> **Instrução**:
Reescreva o excerto sobre Ponta Delgada desde "Sábado, 18 de" até "do Governo Regional.", inclusive, trocando o nome "Governo Regional" por "Governo dos Açores".

> **Excerto do documento**:
■ ■ ■

Foi uma conversa marcada antes do anúncio público do novo executivo de José Sócrates e, com ele, da indigitação de Gabriela Canavilhas como nova ministra da Cultura.

Sábado, 18 de Outubro, quatro da tarde nos Açores, uma hora menos no continente: a chuva das últimas semanas parou para dar vez a uma tarde de sol nos jardins do Palácio de Sant"Ana, a residência oficial da presidência do Governo Regional.

Estamos no centro de Ponta Delgada. Calçadas estreitas, igrejas e conventos empedrados a basalto, casario branco de portas escuras, e, depois, o caminho serpenteante que leva a este improvável palácio neoclássico ao estilo francês, cheio de vidraças e colunas finas, mas rodeado de relvados e maciços de belíssimas árvores exóticas.

■ ■ ■

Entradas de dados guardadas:
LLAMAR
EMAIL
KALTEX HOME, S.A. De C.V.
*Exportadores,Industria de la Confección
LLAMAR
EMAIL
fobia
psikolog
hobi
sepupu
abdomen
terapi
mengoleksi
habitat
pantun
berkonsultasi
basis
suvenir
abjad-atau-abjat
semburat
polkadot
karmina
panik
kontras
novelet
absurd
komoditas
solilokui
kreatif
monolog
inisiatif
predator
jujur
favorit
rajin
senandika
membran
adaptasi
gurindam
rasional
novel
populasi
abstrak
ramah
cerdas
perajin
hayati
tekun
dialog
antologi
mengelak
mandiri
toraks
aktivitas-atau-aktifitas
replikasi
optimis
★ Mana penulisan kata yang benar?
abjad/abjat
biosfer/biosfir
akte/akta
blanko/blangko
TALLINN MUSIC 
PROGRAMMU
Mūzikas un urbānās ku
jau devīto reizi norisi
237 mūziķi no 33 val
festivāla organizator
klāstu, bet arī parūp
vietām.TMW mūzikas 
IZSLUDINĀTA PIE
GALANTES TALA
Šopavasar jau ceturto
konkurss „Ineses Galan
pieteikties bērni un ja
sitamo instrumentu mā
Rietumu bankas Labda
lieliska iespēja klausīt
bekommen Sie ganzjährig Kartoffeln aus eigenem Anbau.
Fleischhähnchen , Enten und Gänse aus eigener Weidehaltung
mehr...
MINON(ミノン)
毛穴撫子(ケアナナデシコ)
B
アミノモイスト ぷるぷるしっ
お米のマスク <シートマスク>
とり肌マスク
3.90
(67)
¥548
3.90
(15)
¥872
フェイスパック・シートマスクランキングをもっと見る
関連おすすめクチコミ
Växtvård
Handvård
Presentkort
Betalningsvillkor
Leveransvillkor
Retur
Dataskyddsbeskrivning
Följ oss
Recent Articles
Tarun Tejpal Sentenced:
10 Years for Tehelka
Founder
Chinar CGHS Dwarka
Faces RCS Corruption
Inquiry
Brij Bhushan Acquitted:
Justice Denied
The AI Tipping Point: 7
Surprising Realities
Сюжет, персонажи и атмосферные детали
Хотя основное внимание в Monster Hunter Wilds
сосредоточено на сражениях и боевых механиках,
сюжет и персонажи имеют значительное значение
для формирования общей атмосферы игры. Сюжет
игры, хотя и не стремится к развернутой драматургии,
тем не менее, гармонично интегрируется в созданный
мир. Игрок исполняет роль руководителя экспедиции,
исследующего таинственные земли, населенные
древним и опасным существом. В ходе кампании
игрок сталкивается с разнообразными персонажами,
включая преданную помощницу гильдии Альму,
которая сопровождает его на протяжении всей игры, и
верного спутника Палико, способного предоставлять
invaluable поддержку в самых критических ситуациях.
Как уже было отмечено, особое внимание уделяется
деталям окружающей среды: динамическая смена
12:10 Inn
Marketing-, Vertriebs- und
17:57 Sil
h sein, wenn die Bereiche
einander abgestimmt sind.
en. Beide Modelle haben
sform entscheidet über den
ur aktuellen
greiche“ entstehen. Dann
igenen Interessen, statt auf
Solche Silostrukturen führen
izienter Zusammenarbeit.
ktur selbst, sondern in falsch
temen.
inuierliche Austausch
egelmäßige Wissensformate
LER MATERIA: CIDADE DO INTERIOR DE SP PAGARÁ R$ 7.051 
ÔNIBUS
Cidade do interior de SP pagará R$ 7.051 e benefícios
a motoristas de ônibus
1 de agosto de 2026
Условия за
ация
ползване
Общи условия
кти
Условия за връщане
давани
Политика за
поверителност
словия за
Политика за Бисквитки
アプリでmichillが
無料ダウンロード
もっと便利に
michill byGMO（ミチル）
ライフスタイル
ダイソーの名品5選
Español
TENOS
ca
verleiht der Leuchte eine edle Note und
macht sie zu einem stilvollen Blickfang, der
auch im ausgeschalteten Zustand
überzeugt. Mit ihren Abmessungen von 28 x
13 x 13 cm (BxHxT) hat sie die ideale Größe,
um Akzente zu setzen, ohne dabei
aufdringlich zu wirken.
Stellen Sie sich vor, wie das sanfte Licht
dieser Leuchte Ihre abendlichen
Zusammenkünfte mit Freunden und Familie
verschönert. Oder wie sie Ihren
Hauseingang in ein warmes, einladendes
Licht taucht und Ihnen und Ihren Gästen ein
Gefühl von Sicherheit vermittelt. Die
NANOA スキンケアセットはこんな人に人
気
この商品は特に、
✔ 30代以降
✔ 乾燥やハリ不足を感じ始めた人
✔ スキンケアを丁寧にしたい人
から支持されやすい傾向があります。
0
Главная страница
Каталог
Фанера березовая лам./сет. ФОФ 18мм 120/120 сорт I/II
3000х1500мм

■ ■ ■

> **Resposta escrita**:
Sábado, 18 de Outubro, quatro da tarde nos Açores, uma hora menos no continente: a chuva das últimas semanas parou para dar vez a uma tarde de sol nos jardins do Palácio de Sant"Ana, a residência oficial da presidência do Governo dos Açores.